> TO-DO ITEM:
Copy each line of the records below that has "cereal" in it.

> RECORDS SHOWN:

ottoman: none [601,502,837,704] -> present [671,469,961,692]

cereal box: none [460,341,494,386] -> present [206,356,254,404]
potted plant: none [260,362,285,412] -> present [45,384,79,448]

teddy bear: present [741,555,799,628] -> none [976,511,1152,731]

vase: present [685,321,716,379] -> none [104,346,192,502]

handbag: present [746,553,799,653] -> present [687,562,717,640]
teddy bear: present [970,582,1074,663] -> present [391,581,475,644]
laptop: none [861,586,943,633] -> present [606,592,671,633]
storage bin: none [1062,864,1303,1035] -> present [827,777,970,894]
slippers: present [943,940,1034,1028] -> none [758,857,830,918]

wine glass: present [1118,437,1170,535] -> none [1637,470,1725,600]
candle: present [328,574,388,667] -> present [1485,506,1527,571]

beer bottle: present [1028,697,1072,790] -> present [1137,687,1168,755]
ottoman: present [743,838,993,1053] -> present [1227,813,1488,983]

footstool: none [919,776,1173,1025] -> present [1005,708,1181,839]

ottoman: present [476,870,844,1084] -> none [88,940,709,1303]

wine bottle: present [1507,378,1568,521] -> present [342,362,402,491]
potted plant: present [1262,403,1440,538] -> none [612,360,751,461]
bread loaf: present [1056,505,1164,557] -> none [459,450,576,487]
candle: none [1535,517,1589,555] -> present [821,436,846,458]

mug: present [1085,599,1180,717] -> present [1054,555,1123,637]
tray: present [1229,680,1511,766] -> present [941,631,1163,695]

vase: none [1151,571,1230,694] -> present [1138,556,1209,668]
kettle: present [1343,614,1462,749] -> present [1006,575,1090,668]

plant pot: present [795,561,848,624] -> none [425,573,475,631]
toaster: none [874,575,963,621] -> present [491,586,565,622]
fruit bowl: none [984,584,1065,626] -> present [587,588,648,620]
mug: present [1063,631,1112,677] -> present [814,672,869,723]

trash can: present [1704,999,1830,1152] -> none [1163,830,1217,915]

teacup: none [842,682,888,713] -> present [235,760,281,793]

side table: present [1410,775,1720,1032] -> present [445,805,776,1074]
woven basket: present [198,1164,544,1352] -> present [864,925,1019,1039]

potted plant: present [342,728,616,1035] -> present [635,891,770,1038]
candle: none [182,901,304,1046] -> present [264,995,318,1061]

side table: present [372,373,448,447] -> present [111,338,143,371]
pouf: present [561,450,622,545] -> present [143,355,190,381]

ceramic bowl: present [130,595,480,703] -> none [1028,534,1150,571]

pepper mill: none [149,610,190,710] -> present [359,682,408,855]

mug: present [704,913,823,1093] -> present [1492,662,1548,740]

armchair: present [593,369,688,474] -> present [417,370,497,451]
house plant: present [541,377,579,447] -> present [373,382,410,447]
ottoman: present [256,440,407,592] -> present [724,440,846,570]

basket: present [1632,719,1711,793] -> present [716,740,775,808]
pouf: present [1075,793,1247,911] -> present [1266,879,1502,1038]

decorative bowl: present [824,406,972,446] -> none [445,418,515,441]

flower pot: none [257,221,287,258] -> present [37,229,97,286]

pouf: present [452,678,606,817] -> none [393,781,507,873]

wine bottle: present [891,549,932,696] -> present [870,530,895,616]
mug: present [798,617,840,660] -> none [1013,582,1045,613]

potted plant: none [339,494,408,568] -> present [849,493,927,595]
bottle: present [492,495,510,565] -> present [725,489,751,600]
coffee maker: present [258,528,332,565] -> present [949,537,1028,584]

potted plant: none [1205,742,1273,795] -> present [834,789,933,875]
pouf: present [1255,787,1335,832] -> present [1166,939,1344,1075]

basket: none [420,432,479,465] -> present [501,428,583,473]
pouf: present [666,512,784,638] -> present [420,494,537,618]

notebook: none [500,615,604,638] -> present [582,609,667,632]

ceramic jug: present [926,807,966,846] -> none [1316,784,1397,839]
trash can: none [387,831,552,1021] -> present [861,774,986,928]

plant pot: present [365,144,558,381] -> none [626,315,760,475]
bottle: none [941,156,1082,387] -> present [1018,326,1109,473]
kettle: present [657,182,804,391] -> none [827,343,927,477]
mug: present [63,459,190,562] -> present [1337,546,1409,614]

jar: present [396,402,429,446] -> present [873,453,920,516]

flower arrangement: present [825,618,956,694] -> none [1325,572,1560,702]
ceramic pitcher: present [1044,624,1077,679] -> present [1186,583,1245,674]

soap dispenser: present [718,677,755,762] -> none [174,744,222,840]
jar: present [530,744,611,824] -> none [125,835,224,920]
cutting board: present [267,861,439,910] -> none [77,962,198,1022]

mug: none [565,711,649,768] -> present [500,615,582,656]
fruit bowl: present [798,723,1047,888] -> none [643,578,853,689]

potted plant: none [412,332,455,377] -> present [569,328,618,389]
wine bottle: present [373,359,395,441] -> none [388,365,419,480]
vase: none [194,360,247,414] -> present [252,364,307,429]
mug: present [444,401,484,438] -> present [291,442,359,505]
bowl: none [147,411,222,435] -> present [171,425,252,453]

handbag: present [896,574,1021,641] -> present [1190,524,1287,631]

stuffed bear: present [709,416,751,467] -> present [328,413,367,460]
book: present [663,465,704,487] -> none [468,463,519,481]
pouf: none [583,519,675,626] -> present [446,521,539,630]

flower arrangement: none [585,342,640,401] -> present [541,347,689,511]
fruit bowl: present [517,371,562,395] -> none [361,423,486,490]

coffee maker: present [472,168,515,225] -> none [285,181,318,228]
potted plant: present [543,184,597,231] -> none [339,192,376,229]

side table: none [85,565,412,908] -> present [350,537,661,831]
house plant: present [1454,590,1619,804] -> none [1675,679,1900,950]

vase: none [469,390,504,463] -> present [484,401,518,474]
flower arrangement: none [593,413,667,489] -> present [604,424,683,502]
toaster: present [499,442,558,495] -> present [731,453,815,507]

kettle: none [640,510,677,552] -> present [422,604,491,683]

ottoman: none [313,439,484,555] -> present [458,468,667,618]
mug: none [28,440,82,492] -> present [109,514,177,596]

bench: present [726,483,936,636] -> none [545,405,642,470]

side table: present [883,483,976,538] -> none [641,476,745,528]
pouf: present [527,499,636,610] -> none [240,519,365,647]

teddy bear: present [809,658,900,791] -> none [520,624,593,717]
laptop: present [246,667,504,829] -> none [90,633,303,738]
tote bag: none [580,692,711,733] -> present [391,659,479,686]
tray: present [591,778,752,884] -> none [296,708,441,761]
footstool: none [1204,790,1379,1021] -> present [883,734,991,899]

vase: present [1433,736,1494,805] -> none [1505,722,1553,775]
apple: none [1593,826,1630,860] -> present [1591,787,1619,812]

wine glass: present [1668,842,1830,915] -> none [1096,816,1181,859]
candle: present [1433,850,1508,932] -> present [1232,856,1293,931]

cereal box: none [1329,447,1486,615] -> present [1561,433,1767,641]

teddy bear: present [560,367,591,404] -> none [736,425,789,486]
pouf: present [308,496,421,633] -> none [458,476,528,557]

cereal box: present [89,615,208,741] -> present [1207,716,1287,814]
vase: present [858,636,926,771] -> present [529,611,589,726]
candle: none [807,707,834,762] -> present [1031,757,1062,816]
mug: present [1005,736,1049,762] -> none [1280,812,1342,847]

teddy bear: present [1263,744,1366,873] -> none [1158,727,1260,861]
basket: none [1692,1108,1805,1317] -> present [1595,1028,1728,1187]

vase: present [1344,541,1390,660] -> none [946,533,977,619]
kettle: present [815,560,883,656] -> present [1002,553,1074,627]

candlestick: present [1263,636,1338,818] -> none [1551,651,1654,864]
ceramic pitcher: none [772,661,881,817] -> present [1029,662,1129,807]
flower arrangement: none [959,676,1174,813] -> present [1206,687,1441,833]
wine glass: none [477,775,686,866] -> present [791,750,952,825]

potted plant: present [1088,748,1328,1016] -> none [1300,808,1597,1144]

> ANSWER SPACE:
cereal box: none [460,341,494,386] -> present [206,356,254,404]
cereal box: none [1329,447,1486,615] -> present [1561,433,1767,641]
cereal box: present [89,615,208,741] -> present [1207,716,1287,814]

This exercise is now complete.